Many country music fans were upset, and considered this remark, its timing and its venue, to be virtually treasonous. Natalie tried apologizing for her comment but to no avail. Many country music stations banned all Dixie Chick music. Fans joined together to ceremoniously burn or crush their CDs. One conservative radio station sponsored an event where Dixie Chick CDs were by a bulldozer. Other country musicians stepped up to criticize the Chicks, notably Toby Keith and Reba McEntire. The Chicks received numerous death threats, and the front gate of Emily Robison's home was smashed in. Although the Chicks' ongoing concert tour proceeded without trouble, some music critics predicted the end of the Dixie Chicks' career.

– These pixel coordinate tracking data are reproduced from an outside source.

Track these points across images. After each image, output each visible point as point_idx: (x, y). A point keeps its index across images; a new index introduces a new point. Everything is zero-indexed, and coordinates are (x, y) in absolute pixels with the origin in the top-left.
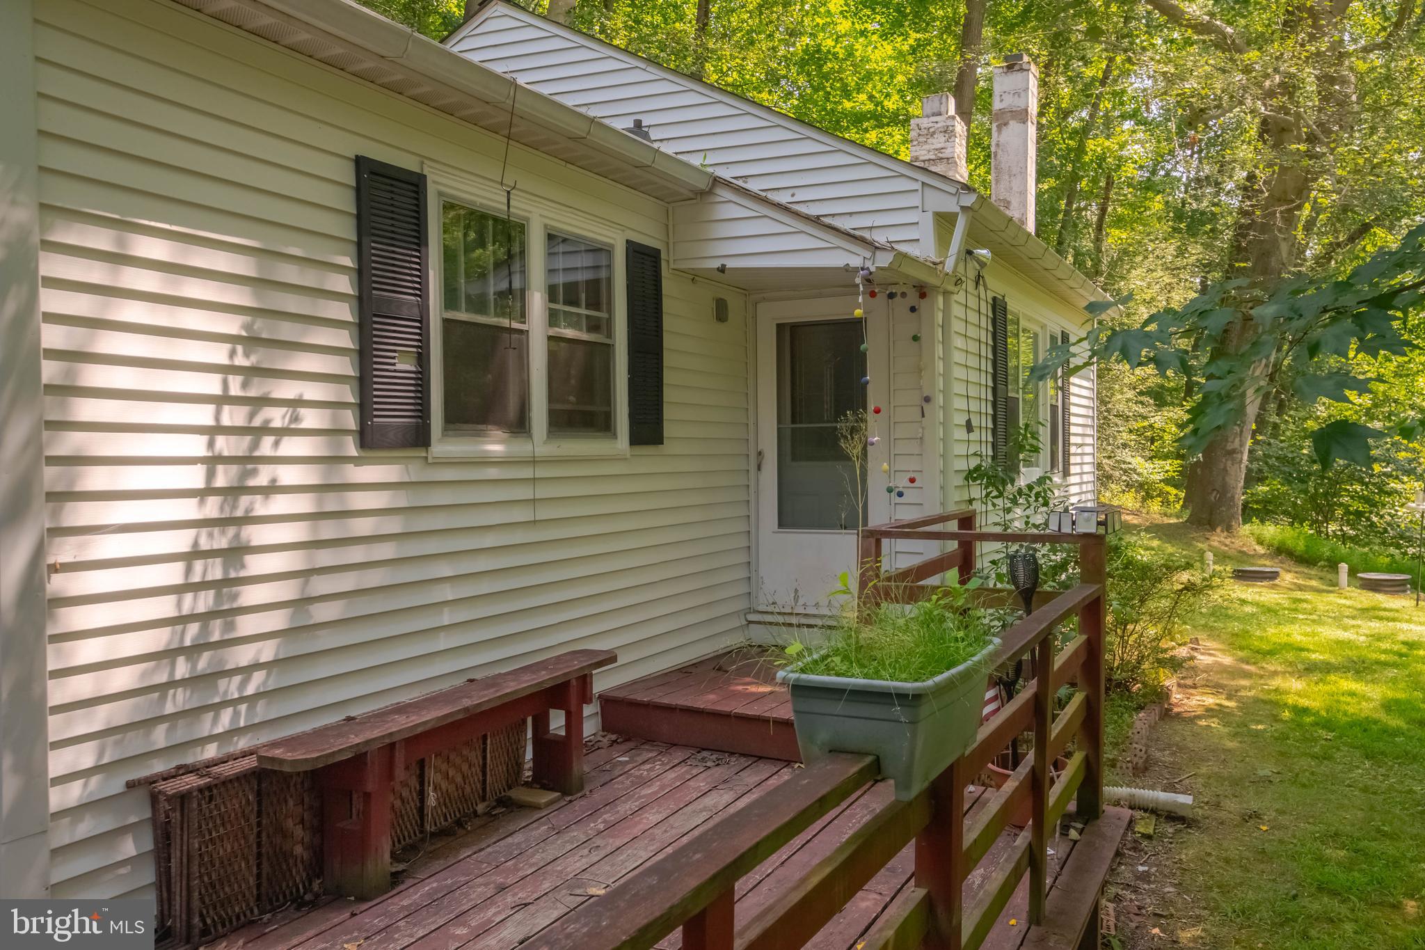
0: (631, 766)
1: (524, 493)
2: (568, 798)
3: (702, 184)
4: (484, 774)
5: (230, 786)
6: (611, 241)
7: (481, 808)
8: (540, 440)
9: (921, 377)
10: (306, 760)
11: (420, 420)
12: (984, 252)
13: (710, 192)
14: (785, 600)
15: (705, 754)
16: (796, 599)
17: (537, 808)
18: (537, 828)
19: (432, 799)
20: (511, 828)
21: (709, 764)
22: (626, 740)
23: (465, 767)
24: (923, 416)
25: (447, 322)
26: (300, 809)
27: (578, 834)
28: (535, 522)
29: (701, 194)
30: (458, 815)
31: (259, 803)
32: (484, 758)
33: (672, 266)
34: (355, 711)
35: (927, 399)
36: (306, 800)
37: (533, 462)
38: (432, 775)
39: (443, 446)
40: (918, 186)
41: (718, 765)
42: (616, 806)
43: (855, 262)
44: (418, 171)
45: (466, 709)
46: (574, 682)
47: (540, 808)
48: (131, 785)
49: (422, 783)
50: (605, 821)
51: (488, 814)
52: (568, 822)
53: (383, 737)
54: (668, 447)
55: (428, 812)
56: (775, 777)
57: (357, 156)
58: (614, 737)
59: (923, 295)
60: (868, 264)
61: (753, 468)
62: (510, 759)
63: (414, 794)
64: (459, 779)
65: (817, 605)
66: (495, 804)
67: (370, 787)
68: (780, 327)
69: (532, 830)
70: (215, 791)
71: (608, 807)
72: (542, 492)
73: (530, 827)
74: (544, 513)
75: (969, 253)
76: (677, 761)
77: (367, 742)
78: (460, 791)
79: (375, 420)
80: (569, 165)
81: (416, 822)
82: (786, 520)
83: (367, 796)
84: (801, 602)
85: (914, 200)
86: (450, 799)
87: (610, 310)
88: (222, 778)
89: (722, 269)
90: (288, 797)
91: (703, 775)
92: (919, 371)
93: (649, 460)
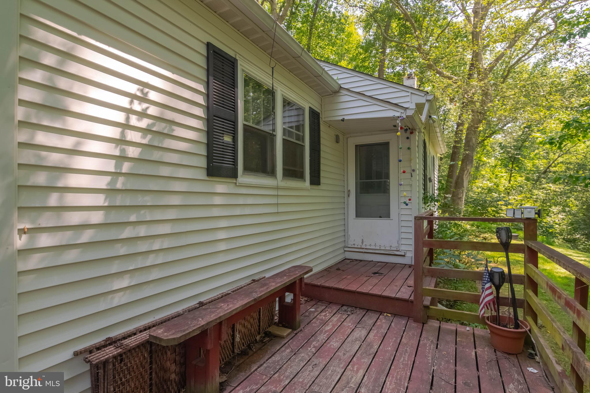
0: (316, 314)
1: (274, 201)
2: (295, 332)
3: (336, 88)
4: (259, 322)
5: (133, 351)
6: (304, 106)
7: (258, 338)
8: (279, 179)
9: (411, 162)
10: (174, 339)
11: (233, 166)
12: (435, 117)
13: (338, 92)
14: (358, 243)
15: (345, 308)
16: (362, 242)
17: (282, 338)
18: (285, 351)
19: (238, 339)
20: (274, 350)
21: (349, 313)
22: (312, 300)
23: (252, 321)
24: (412, 176)
25: (244, 125)
26: (174, 355)
27: (304, 355)
28: (278, 213)
29: (335, 92)
30: (249, 343)
31: (151, 357)
32: (260, 315)
33: (323, 120)
34: (203, 299)
35: (414, 171)
36: (177, 350)
37: (277, 188)
38: (238, 327)
39: (243, 178)
40: (409, 94)
41: (352, 313)
42: (317, 337)
43: (397, 114)
44: (234, 57)
45: (255, 300)
46: (298, 281)
47: (284, 338)
48: (76, 354)
49: (233, 331)
50: (314, 347)
51: (262, 341)
52: (298, 347)
53: (216, 319)
54: (322, 187)
55: (236, 344)
56: (379, 320)
57: (208, 43)
58: (306, 299)
59: (412, 133)
60: (402, 115)
61: (346, 196)
62: (269, 314)
63: (230, 337)
64: (249, 326)
65: (370, 245)
66: (263, 335)
67: (210, 347)
68: (356, 146)
69: (282, 352)
70: (124, 356)
71: (313, 338)
72: (281, 201)
73: (281, 350)
74: (281, 209)
75: (430, 117)
76: (335, 311)
77: (208, 324)
78: (250, 332)
79: (214, 164)
80: (291, 73)
81: (231, 349)
82: (359, 214)
83: (208, 351)
84: (364, 244)
85: (408, 99)
86: (245, 336)
87: (303, 132)
88: (128, 348)
89: (343, 120)
90: (167, 351)
91: (348, 319)
92: (410, 160)
93: (316, 191)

In 2006 the Chicks began promoting their new album. By this time most Americans now had doubts about the wisdom of the Iraq War. Maines withdrew her previous public apology. The album's first single included the defiant lyrics "I'm not ready to make nice, I'm not ready to back down". There were further public exchanges between the Chicks and their critics. Despite very limited play on country radio, the new album debuted at #1 on Billboard's Country and overall Top 200 charts. Their concert was sold out in Europe, and in Toronto 20,000 tickets were sold in eight minutes. However, large venues in the American South and in the Chicks' native Texas had to be re-scheduled apparently due to lagging ticket sales in the region that was once their home base. The Dixie Chicks retain much popularity but it seems their underlying fan base has shifted.

The group can be seen in performance in the concert movie An Evening with the Dixie Chicks (2002) (TV) which is available on video.